◆ **WHAT THE TASK REQUIRES**
Reproduce every line of the records below character for character, without changing anything.
——
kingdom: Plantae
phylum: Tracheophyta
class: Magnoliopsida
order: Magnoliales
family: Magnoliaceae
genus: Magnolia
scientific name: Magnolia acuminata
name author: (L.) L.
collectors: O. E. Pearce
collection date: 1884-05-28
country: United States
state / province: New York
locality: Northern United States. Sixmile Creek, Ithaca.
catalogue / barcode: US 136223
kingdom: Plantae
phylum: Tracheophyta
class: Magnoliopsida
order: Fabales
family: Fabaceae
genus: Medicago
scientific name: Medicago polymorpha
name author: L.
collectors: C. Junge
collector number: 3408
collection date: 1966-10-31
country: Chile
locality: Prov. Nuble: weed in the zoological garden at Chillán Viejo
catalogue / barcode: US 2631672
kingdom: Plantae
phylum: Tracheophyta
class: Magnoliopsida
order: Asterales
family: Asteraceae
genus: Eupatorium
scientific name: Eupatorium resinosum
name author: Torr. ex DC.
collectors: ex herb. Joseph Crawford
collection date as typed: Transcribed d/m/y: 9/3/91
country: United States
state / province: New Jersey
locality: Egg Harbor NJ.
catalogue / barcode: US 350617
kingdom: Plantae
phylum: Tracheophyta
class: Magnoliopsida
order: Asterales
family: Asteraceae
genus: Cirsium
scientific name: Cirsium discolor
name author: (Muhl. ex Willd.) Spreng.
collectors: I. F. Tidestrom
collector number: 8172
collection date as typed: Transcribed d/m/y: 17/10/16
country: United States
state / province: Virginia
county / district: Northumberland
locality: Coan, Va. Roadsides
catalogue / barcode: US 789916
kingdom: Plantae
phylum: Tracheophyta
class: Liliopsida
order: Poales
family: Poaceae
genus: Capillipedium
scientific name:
——
◆ **PROBLEM SOLUTION**
kingdom: Plantae
phylum: Tracheophyta
class: Magnoliopsida
order: Magnoliales
family: Magnoliaceae
genus: Magnolia
scientific name: Magnolia acuminata
name author: (L.) L.
collectors: O. E. Pearce
collection date: 1884-05-28
country: United States
state / province: New York
locality: Northern United States. Sixmile Creek, Ithaca.
catalogue / barcode: US 136223
kingdom: Plantae
phylum: Tracheophyta
class: Magnoliopsida
order: Fabales
family: Fabaceae
genus: Medicago
scientific name: Medicago polymorpha
name author: L.
collectors: C. Junge
collector number: 3408
collection date: 1966-10-31
country: Chile
locality: Prov. Nuble: weed in the zoological garden at Chillán Viejo
catalogue / barcode: US 2631672
kingdom: Plantae
phylum: Tracheophyta
class: Magnoliopsida
order: Asterales
family: Asteraceae
genus: Eupatorium
scientific name: Eupatorium resinosum
name author: Torr. ex DC.
collectors: ex herb. Joseph Crawford
collection date as typed: Transcribed d/m/y: 9/3/91
country: United States
state / province: New Jersey
locality: Egg Harbor NJ.
catalogue / barcode: US 350617
kingdom: Plantae
phylum: Tracheophyta
class: Magnoliopsida
order: Asterales
family: Asteraceae
genus: Cirsium
scientific name: Cirsium discolor
name author: (Muhl. ex Willd.) Spreng.
collectors: I. F. Tidestrom
collector number: 8172
collection date as typed: Transcribed d/m/y: 17/10/16
country: United States
state / province: Virginia
county / district: Northumberland
locality: Coan, Va. Roadsides
catalogue / barcode: US 789916
kingdom: Plantae
phylum: Tracheophyta
class: Liliopsida
order: Poales
family: Poaceae
genus: Capillipedium
scientific name:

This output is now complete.